Je me dis qu’ici au moins je pourrais dormir. Parce que la sécheresse du béton, je me dis, et le mur tiède masqué par l’ombre ambiante, parce que ma main, main droite, parce que mes jambes qui me portent plus, parce que la peau qui craque quand j’y pense et même quand j’y pense pas, parce que je peux plus avancer

Respirer.

et que c’est trop dur

Foutu.

et que je vais m’écraser là. Parce que mes yeux ouverts, au fond, posés sur du vide et vidés par le fond, je me dis, ils pourraient aussi bien être fermés, qu’est-ce que ça changerait ? Parce que même bloqué sous mes paupières, j’aurais pu reconnaître de loin la silhouette de Nil qui s’approche par l’arrière et qui me tape sur l’épaule.

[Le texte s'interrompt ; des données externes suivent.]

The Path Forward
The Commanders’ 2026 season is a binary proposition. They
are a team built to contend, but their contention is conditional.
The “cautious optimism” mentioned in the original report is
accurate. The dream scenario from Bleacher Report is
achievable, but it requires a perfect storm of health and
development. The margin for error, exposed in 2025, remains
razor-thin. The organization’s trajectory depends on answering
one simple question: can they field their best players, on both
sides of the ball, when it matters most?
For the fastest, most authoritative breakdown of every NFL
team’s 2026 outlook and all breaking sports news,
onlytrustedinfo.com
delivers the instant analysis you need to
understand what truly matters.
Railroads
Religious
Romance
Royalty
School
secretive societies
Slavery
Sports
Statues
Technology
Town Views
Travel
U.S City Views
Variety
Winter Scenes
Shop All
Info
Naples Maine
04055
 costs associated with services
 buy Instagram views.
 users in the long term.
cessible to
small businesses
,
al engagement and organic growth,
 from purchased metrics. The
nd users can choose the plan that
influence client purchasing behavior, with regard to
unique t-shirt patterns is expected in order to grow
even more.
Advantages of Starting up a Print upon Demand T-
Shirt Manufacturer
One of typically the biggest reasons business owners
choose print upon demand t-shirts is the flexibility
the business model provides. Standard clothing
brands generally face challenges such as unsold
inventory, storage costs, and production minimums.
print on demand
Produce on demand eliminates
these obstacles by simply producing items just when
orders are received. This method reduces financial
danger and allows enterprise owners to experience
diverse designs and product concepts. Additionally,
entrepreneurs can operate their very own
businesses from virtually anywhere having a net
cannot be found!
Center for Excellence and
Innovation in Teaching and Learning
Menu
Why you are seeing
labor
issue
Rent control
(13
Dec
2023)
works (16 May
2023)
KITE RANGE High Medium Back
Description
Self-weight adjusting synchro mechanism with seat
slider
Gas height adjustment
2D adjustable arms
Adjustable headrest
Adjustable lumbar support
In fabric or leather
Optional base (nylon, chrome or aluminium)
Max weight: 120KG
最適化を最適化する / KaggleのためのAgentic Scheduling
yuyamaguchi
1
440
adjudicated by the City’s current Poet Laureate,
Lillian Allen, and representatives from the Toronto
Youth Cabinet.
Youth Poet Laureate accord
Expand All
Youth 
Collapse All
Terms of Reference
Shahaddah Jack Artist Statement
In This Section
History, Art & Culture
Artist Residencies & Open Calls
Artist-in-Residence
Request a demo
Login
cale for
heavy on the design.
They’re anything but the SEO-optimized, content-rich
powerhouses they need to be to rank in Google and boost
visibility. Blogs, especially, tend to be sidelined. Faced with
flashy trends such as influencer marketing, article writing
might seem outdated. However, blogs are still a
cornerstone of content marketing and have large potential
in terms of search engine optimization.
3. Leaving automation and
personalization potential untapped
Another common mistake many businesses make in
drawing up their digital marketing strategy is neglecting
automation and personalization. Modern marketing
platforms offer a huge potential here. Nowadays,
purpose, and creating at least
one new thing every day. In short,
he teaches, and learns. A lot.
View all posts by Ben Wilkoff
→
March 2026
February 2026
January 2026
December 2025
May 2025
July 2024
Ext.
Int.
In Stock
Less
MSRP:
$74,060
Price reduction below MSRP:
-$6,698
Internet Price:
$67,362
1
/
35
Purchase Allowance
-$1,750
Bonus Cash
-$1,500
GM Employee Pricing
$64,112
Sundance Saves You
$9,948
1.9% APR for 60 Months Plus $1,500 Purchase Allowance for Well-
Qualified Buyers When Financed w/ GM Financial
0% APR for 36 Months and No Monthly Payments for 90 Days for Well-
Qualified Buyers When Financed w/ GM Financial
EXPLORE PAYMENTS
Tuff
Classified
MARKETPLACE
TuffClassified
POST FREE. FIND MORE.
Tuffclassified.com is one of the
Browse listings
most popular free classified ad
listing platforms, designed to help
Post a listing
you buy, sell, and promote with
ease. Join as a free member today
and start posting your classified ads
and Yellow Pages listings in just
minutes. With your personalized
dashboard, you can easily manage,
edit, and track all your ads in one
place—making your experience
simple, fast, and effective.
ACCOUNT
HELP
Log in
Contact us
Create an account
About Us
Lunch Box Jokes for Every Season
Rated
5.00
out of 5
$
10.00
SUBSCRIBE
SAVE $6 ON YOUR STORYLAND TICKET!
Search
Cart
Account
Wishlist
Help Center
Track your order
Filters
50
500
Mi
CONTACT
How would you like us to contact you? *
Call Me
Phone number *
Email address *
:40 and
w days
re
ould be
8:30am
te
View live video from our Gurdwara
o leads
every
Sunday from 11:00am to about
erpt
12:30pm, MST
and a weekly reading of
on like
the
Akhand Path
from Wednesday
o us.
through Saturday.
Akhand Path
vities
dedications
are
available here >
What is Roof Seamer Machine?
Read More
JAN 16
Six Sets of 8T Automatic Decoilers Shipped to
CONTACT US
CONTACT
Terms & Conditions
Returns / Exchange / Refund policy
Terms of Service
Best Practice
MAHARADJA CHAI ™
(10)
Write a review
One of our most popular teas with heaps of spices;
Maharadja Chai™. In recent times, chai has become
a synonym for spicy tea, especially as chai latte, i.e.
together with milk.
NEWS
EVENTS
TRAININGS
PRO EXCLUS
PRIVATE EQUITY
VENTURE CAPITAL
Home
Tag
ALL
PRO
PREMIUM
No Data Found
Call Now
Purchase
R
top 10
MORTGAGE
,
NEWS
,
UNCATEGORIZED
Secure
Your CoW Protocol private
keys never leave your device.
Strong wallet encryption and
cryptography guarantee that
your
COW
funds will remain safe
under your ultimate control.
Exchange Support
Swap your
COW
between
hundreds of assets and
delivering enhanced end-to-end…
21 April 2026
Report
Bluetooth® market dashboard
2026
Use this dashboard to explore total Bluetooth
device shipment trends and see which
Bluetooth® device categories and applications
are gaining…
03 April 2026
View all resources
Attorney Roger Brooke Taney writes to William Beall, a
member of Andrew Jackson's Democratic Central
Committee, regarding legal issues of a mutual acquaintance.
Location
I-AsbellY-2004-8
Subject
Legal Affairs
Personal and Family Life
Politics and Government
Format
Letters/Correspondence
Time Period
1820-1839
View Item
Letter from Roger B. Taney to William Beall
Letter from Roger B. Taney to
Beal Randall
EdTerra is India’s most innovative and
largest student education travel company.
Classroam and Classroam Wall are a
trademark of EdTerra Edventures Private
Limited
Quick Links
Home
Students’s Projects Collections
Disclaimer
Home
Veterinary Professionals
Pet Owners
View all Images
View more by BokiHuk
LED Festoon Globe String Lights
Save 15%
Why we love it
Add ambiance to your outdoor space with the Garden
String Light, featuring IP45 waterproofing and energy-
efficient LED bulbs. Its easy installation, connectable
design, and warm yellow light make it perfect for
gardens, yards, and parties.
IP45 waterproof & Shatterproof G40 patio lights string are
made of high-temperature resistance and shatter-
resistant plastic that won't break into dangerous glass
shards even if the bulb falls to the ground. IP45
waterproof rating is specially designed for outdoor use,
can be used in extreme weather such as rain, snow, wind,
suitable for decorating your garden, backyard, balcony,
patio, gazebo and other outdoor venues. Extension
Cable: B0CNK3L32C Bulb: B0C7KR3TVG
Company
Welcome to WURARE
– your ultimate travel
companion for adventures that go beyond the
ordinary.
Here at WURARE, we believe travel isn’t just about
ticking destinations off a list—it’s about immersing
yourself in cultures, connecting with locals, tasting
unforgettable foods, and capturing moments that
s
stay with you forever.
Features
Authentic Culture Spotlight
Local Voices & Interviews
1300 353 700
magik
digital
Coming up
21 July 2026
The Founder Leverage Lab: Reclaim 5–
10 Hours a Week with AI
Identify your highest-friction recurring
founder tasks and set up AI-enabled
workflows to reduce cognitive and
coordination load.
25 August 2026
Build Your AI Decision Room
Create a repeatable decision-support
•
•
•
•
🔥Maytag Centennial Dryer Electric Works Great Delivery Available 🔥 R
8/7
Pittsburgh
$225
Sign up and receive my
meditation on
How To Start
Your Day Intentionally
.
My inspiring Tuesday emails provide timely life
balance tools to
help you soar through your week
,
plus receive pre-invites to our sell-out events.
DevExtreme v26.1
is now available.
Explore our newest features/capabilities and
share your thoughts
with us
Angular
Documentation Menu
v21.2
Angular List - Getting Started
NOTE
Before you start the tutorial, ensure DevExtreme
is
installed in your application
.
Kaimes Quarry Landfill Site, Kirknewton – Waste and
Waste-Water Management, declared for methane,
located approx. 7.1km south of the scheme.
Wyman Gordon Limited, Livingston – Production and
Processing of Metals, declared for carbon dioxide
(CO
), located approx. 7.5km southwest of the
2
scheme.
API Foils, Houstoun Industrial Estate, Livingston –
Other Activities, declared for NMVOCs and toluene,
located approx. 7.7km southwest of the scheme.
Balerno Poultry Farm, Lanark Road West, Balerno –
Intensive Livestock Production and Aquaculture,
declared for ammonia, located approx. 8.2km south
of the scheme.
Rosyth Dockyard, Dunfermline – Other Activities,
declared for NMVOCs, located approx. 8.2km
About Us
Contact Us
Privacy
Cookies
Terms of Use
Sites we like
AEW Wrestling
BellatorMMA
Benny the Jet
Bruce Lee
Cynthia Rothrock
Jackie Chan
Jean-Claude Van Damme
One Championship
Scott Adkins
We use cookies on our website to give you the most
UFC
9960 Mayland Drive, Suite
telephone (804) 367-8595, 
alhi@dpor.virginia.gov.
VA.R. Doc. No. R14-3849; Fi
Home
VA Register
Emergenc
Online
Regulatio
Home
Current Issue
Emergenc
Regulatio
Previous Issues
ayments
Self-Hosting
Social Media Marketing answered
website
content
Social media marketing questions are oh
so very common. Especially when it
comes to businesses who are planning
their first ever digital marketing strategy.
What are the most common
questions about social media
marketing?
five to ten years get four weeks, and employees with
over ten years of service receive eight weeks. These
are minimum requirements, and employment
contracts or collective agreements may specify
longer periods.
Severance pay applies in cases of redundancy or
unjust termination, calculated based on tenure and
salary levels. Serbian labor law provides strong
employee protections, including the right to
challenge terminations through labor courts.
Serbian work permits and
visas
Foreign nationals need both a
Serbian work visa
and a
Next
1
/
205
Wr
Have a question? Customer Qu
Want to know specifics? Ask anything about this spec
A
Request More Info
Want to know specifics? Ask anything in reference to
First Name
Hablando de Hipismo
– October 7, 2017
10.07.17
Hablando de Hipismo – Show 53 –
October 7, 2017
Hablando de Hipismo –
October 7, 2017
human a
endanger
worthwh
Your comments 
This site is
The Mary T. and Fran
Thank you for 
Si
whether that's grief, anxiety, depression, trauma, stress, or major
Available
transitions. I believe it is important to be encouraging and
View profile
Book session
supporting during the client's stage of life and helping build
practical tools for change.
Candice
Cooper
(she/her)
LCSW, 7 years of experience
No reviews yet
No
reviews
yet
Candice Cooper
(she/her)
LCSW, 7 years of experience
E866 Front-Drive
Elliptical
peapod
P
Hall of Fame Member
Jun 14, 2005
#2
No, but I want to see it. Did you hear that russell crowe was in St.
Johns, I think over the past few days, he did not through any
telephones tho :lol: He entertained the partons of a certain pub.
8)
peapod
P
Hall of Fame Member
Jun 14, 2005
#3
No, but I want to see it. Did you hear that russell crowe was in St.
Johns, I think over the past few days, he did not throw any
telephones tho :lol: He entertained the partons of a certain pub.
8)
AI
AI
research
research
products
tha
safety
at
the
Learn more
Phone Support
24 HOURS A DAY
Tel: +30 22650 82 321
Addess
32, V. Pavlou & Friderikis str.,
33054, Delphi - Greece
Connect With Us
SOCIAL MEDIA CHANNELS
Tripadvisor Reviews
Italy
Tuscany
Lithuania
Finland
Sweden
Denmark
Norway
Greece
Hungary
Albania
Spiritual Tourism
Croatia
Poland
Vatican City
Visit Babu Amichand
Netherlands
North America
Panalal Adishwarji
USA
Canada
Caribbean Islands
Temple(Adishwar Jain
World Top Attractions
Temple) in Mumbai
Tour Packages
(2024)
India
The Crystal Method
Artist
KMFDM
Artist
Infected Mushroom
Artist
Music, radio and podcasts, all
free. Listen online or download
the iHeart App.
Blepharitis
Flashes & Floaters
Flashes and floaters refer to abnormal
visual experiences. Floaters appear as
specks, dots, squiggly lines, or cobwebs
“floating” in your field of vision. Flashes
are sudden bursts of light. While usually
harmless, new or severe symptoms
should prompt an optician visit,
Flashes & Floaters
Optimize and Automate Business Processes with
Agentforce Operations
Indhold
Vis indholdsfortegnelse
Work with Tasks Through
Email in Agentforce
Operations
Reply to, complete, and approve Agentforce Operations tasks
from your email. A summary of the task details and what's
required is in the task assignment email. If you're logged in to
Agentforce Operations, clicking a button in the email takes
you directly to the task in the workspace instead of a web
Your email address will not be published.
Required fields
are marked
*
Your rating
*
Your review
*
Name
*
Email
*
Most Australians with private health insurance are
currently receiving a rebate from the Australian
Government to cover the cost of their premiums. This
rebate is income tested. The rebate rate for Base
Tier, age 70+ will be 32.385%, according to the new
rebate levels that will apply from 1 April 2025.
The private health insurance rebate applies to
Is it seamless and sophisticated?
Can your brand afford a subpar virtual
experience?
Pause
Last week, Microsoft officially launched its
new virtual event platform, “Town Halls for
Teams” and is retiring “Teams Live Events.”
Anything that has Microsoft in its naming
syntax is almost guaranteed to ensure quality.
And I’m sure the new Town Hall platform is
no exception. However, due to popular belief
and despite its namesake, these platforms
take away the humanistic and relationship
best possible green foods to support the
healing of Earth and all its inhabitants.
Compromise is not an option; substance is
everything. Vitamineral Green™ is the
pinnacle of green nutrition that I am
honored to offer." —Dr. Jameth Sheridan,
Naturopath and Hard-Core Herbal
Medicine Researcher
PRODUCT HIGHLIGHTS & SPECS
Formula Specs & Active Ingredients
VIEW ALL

Je sais pas combien de temps on est resté assis par terre. Honnêtement je sais pas. Il s’est juste pointé et il s’est assis à côté de moi et il a accroché ses lunettes de ski sur sa tronche et on a regardé le sol ensemble. Des fois c’était le sol et des fois c’était le ciel. Et pas un mot, rien. On a juste attendu. Au bout d’un moment, je me suis rendu compte que ma main droite je la sentais plus. Ou bien que je la sentais mieux, je sais pas, c’est dur de trouver comment dire.